Kate Roff hits a few bumps with road rules while driving overseas.
The traffic light laws at intersections in the US remind me a lot of a line from the movie Pirates of the Caribbean (don't pretend you didn't see it) where Geoffrey Rush gets out of a technical regulation by claiming, "It's more of a guideline than an actual rule".
You see, though most countries uniformly recognise a red light as a solid indication to stop, in the midwestern states of Northern America they are somewhat flexible. A red does indeed mean stop, but there are exceptions to the rule. If you are turning right (remember, that would be the equivalent of our NZ left), then you are allowed to stop, look, and then go. Also, if you are turning left on to a one-way road and have a red light, you are permitted to stop and then proceed. Particularly unhelpful for international drivers is the use of flashing red lights, which means the traffic light in question is sometimes used but at the moment it too has been relegated to the role of a stop sign. It goes against most drivers' instincts and usually leaves me trying to mentally run through an entire list of sub-clauses from drivers-ed books when I approach intersections.
Confusing traffic laws are not, obviously, limited to the Land of the Free. Aside from the left-right switch most drivers have to make on their trip abroad, there are other road customs that are more culturally-based.
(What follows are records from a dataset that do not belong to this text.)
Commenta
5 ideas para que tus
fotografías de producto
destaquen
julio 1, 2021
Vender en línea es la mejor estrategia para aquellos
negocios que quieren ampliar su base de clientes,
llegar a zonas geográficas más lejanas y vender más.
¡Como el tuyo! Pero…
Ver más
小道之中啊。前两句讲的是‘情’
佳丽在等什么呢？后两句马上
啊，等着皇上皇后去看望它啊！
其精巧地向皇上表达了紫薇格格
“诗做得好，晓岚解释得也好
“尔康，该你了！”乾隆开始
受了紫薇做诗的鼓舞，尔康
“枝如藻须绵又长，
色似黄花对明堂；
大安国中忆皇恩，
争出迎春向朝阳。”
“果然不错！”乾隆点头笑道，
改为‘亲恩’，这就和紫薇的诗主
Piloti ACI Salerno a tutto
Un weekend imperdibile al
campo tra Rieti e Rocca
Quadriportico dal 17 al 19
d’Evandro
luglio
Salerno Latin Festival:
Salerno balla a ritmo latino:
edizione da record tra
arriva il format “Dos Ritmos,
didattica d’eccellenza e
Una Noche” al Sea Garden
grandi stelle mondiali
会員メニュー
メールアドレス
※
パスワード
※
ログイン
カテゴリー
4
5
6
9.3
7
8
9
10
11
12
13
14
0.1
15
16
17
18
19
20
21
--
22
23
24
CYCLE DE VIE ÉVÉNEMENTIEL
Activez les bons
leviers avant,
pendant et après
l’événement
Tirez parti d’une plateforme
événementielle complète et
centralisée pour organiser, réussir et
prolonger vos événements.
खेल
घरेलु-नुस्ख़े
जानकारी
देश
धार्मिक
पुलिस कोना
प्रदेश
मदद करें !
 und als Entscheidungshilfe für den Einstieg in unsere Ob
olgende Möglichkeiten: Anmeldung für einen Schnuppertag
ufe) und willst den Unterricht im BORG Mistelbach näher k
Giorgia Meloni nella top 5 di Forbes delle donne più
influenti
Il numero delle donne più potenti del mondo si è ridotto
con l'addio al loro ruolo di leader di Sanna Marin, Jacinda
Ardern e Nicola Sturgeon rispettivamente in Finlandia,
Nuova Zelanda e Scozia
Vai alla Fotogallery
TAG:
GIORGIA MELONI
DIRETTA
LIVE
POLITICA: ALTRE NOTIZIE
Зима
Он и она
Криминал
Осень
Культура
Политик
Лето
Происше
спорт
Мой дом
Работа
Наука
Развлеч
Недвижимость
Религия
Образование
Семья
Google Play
Avoiding collisions with weaving motorbikes in Thailand, dodging wayward sacred cattle in India, and moving off the road for faster motorists to pass you in South Africa are all par for the course for seasoned drivers, but confronting for newcomers. During one ludicrous moment in Florence, it became clear to me that despite the installation of a roundabout designed to ease the traffic flow at a congested intersection, no one had any intention of giving way — resulting in an almost comical array of cars squeezed bumper-to-bumper in a chaotic circle that took a full hour to untangle. Another stand-off I came across was on a one-way bridge in Costa Rica, where two vehicles had attempted to cross at the same time. The drivers met in the middle and each stubbornly refused to reverse, while traffic behind them on both sides backed up. When one of them finally agreed to double back it took forever to convince everyone behind him that they had to do the same.
Even more concerning are some of the laws that can ping you while driving in other countries. You can technically be fined for running out of fuel on the autobahn in Germany, having any blood alcohol level above zero in Brazil, splashing a pedestrian as you drive through puddles in Japan, and in Manila, there's one day a week when you cannot drive your car, determined by the last digit of your licence plate. That's right, if your numberplate ends in a 2 you're not supposed to drive on Mondays.
I have, however, encountered one silver-lining moment when driving overseas. I incurred a parking fine in Edinburgh after I illegally parked to duck into my hotel (ironically to ask where to park the hire car).
When the fine was dutifully passed on by the rental company I wrote to the Scottish authorities to explain the situation. The letter I received in reply essentially implied that they had no way of enforcing the fine, and could I kindly stop bothering them about it? It's not something I recommend, as it could have easily gone the other way, but I did walk away from that one feeling like I'd had at least one win on the international road scene.